Mr Kelvin Kwok, analyst, Financial Institutions Group, Moody’s Investors Service, said, “Required capital on life insurance business is likely to greatly increase, because insurers will have to calculate insurance reserves using market interest rates as discount rates instead of the high historical lock-in rates under current practice. In response, we expect insurers to continue to sell products with lower guarantee rates to mitigate additional capital requirements.”


According to the proposed timetable, 2020-2021 is the first phase involving “on-site trial calculations” of solvency. The period from 2022 to 2024 is the second phase which is the parallel testing period. 2025 is the third phase when insurers prepare for integration of the new system and allows them to carry out inspection of all relevant operations. The implementation of ICS 2.0 is in line with the implementation schedule of IFRS 17.
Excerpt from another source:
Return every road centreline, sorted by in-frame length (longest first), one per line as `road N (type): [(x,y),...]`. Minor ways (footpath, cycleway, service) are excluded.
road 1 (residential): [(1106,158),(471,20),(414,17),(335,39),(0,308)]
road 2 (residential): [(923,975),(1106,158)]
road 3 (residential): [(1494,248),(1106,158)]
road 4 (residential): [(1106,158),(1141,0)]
The FSC proposed that life insurance companies adjust their insurance policies and investment strategy to comply with new international standards on insurers’ solvency.

Stricter requirement

The regulator said that ICS 2.0 would be stricter than the current risk-based capital (RBC) calculation, as under the new rules insurers would need to evaluate their assets and liabilities at fair value every six months, while the RBC calculation allows insurers to adopt a mixed approach, according to a report in The Taipei Times.

Local insurers, which provide long-term insurance products, such as 30-year policies or wholelife insurance, might have difficulty calculating their liabilities on a fair-value basis, as it could be challenging to select the discount rate for their future payment of pension benefits, Insurance Bureau Director-General Ms Shih Chiung-hwa said at a news conference.
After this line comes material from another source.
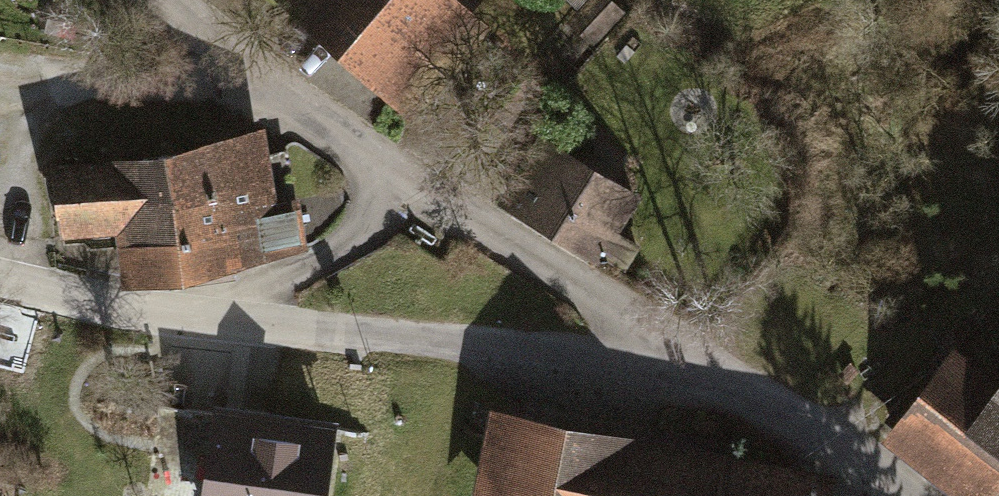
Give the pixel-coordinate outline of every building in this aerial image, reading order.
[(391,122),(477,32),(458,14),(471,0),(260,0),(391,122)] [(606,0),(581,0),(561,22),(589,47),(621,13),(606,0)] [(261,128),(39,165),(53,251),(110,242),(118,289),(283,262),(261,128)] [(551,149),(514,200),(597,260),(634,209),(551,149)] [(873,452),(932,495),(998,495),(998,383),(950,347),(873,452)] [(159,404),(146,495),(207,495),(219,412),(159,404)] [(219,412),(207,495),(320,495),(327,444),(325,444),(327,427),(219,412)] [(481,413),(464,495),(830,495),(833,484),(481,413)]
Insurance companies are expected to refrain from selling 30-year or whole life insurance products after ICS takes effect, which would be a major change for the local industry, the FSC said.

“As insurers would want to prevent volatility in the valuation of their assets to meet ICS standards, we expect them to prefer investing in fixed-income products rather than equities,” a commission official said.

If an insurer’s ICS ratio does not meet the standard of 100%, it would be considered to have inadequate capital and required to inject new funds, a move similar to the requirement for insurers whose RBC ratio is lower than 200%, Ms Shih said.

The commission would ask all insurers to re-evaluate their assets and liabilities based on ICS this year and next year, after which it would determine whether to implement the global standards with moderate modifications, she said.